Il venerdì nero di Alitalia è più nero che mai. Lo sciopero del 13 dicembre durerà 24 ore, su tutto il territorio nazionale, proclamato da Cgil, Cisl, Uil e anche dalle organizzazioni autonome. E arriva in un momento di piena crisi della compagnia aerea, a seguito della nomina del nuovo commissario unico Giuseppe Leogrande, di cui ancora lavoratori e sindacati non conoscono né piani, né progetti, dopo la fumata nera della cordata Fs-Atlantia-Delta. Quello che si sa è che il governo ora vorrebbe esplorare la strada di un accordo commerciale con Lufthansa, che però chiede prima una ristrutturazione della compagnia. A partire dal personale. Al momento si naviga a vista. Nessuno dal governo sa veramente cosa fare e verso quale rotta si stia andando.
Tantomeno lo sanno i sindacati in stato di agitazione, che – ammettono – non hanno mai ricevuto nessun piano industriale né di Delta prima, né di Lufthansa poi. Se non qualche slide circolata informalmente. «La compagnia è in amministrazione straordinaria ormai da quasi tre anni, e al momento abbiamo solo ricevuto promesse dal governo precedente e da quello attuale, senza mai arrivare a una soluzione», dice Fabrizio Cuscito, segretario nazionale Filt Cgil.
Il primo incontro al ministero dello Sviluppo economico con le parti sociali è stato fissato per il prossimo 17 dicembre, quando i sindacati si augurano di incontrare anche il nuovo supercommissario e capire se e quanto verrà rifinanziata la cassa integrazione. Il decreto legge approvato agli inizi di dicembre dal consiglio dei ministri per garantire alla compagnia aerea un ulteriore prestito ponte di 400 milioni di euro con l’obiettivo di arrivare alla scadenza del 31 maggio 2020 fissata per dare inizio al nuovo corso, è stato ritenuto inammissibile. Ma intanto per Lufthansa si parla almeno di un piano con 3mila esuberi, tra le attività di volo e gli uffici.

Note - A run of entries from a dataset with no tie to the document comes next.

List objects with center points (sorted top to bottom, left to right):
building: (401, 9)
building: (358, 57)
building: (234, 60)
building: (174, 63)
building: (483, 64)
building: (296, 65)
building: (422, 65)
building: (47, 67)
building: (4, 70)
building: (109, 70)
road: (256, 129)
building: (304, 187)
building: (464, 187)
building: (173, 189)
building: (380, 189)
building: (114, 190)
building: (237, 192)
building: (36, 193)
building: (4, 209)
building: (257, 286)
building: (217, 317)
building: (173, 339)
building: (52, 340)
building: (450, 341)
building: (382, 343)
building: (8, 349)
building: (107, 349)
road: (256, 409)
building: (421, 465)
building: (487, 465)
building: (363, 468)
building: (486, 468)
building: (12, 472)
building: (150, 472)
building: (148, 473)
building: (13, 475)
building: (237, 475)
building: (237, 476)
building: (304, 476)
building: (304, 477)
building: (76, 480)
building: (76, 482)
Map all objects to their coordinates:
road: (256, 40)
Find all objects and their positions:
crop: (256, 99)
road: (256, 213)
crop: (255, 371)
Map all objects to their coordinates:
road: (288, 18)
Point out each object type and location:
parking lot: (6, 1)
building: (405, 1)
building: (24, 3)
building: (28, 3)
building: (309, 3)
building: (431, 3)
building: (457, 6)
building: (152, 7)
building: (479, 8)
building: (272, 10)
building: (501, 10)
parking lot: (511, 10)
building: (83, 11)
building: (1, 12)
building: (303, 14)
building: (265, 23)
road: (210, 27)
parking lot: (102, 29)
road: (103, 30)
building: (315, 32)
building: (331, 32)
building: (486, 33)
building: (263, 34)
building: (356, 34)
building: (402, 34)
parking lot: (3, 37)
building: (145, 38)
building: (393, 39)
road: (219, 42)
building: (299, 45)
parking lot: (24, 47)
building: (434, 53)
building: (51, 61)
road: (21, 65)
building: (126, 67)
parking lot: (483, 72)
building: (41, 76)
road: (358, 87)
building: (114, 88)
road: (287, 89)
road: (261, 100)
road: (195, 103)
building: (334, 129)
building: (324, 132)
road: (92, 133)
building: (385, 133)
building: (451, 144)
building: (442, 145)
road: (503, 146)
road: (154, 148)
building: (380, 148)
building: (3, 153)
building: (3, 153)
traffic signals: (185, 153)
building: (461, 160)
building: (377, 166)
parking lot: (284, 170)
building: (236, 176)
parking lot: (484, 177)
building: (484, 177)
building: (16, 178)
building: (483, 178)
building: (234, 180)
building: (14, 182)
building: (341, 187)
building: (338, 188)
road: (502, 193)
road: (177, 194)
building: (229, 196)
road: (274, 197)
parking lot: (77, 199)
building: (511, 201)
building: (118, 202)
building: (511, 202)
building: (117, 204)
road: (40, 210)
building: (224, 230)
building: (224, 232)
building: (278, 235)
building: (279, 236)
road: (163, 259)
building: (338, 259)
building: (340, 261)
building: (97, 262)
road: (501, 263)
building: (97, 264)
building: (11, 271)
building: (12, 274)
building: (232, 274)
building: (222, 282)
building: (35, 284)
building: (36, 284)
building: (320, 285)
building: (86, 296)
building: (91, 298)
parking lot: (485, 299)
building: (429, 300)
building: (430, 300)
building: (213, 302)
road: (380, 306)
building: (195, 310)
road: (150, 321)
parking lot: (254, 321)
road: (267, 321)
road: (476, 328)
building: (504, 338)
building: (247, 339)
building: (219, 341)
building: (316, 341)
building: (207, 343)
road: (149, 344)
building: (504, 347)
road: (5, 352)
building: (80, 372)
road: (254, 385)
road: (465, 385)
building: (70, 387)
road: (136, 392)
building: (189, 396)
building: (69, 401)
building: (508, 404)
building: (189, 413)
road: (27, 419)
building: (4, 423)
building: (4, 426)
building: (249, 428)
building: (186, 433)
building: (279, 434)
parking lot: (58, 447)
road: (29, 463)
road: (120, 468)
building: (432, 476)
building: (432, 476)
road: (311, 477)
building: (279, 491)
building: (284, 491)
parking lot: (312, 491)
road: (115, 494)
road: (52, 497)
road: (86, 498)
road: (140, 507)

Le idee in campo per la riconversione industriale sono diverse: investimenti negli aeromobili per le attività a lungo raggio, investimenti negli aerei cargo e anche nelle manutenzioni dei velivoli, settore in cui Alitalia eccelle. Ma al momento vince la confusione
«Noi siamo disponibili a ragionare con chi ci porta una prospettiva industriale di sviluppo dell’azienda», fanno sapere le parti sociali. «Se ci viene posto il tema degli esuberi prima del piano industriale non è accettabile. Non siamo qui per discutere di esuberi, siamo qui per parlare del futuro dell’azienda», dice Cuscito. E il futuro dell’azienda ora è tutto nelle mani del nuovo commissario, che dovrà gestire la patata bollente.
Intanto l’adesione allo sciopero è altissima. Cancellati 350 voli, oltre la metà previsti in giornata. «La compagnia praticamente non vola», dicono tutti. E i sindacati hanno organizzato presidi alle partenze di Fiumicino, Linate e Malpensa.
«L’ingresso dello Stato nella compagnia può essere una forma di controllo e garanzia, visti i danni della gestione privata dal 2008 a oggi», dice Cuscito. «Ma siamo contrari a ogni forma di spezzatino tra i tre asset (linea volo, manutenzione, servizi di terra, ndr) che viene prospettata. Noi vogliamo che Alitalia rimanga un blocco unico, progettando un piano industriale a lungo termine».
Il che significa investimenti e ritorni economici non proprio repentini. Per evitare che tra qualche anno ci si ritrovi punto e a capo. Le idee in campo per la riconversione industriale sono diverse: investimenti negli aeromobili per le attività a lungo raggio, investimenti negli aerei cargo e anche nelle manutenzioni dei velivoli, settore in cui Alitalia eccelle. Non a caso, nonostante la compagnia non voli più su Osaka, nella città giapponese sono rimasti comunque i tecnici specializzati di Alitalia che svolgono attività di manutenzione. Un servizio, quest‘ultimo, che Alitalia potrebbe vendere alle low cost come Ryanair o Esayjet. Le idee in campo sono tante, ma al momento vince la confusione.
Per fare progetti di questo tipo, è chiaro, ci sarebbe bisogno di un manager che si intenda del settore. E che dia tempo all’eventuale progetto industriale di maturare. Leogrande, esperto di diritto fallimentare, ha ricoperto lo stesso ruolo di commissario nella low cost Blu Panorama. Ma Alitalia è tutta un’altra storia. E la questione si complica, e non poco. Anche perché l’addio dalla joint venture con Delta, tra penali e mancati ricavi, costerebbe già tra i 200 e i 300 milioni.